Transcript
A (0:04)
Hey there, agile adventurer, just a quick question. What if, for the price of a fancy coffee or half a pizza, you could unlock over 700 hours of the best agile content on the planet? That's audio, video, E courses, books, presentations, all that you can think of. But you can also join live calls with world class practitioners and hang out in a flame war free and AI slop clean slack with the sharpest minds in the game. Oh, and yes, you get direct access to me, Vasko, your Scrum Master Toolbox podcast. No, this is not a drill. It's this Scrum Master Toolbox membership. And it's your unfair advantage in the agile world. So if you want to know more, go check out scrummastertoolbox.org membership, that's scrummastertoolbox.org Membership. And check out all the goodies we have for you. Do it now. But if you're not doing it now, let's listen to the podcast. Hello everybody.

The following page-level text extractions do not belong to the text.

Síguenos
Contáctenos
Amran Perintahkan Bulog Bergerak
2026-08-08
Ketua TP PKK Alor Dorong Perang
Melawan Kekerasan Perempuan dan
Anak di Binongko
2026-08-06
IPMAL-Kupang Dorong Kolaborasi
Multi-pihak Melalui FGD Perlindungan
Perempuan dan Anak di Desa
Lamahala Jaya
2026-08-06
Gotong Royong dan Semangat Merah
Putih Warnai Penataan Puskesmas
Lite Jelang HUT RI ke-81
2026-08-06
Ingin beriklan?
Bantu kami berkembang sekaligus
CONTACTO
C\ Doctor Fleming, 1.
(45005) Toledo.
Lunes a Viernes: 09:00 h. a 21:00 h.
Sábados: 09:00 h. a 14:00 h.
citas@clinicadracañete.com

Welcome to one more episode on this week of Coding with AI. And joining us today from Buenos Aires is Alan Simmont. Hey Alan, welcome to the show.
B (1:25)
Hey Vasco, thanks for inviting me.
A (1:27)
Absolutely. For you to know Alan a little bit, he's a consultant, a trainer and a facilitator based in Buenos Aires, specializing in organization, organizational fluency, agile leadership and software development cultures. He's also a certified Scrum trainer with deep experience across Latin America and Europe. And he blends agile coaching with theater based learning to help leaders and teams transform. And today we're exploring the practice of coding with AI. Not just the buzzwords, but real life experience that our guest Alan has been learning by doing and exploring. Some people call this vibe coding. I tend to call it AI assisted coding because vibe coding may have other connotations, but I don't actually know what that means for you. So let's start with your perspective and your definitions. Alan, how do you define vibe coding or AI assisted coding? And how is it different from other types of coding with AI?
B (2:30)
So my understanding is that the original definition of bytecoding is that even, even if you know how to code, you use an, an LLM, an AI tool to create code for you and you don't really get to think about the code or even to read about it. It's like you're just like mere user, so you don't have to think. All right? And that I think it's included in the word vibing, that it's not your thoughts, your brain actually doing rational thinking, but it's just your feelings. When I First, I mean, before even the coinage of Vive coding, when I first read about the promises of the. Of code creation by the original chatgpt, the instant metaphor that came to my mind and it really actually landed after I heard Vive coding and I said, it's not about vibes was. I don't know, at least here in Argentina, has become very fashionable. I think it's a European brand. But there's a machine called Thermomix that it's supposed to like, cook like a cook, I mean, with quotes for you, without you knowing how to cook. You just have to load the recipe, bring the ingredients, put them, press the right button, wait, and you'll have gourmet meal made for you after a given time. So I said with some fear, because I was a developer for a long time and I mean, so it was a bit fearsome, but at the same time very enticing. Thermomix coding is here. So first thing I did was just try and say, okay, make me. And I made that description of a big application and it was a whole disaster. I mean, it didn't even compile, didn't even build. And I'm talking chatgpt, I think it was three or whatever the first really known version was. So at the beginning was very, very, very disappointing. Of course, companies received huge influx of money and they invested and they made their models better with each new generation. The promise of the Thermomix coating, I kept buying into it, into the promise, kept trying it, and I kept becoming disappointed. And what I realized is that I started entering into this and this was before agentic coding, before cursor or cloud code exploded. I found myself asking things to the. At the moment it was chatgpt, I think, and a bit of Claude copying and pasting into my ide, which I think was VS Code, trying to run it and seeing either a compile error or that the results were not what I wanted. So either capturing a screenshot or capturing the console output and putting it back. First of all, I felt like a.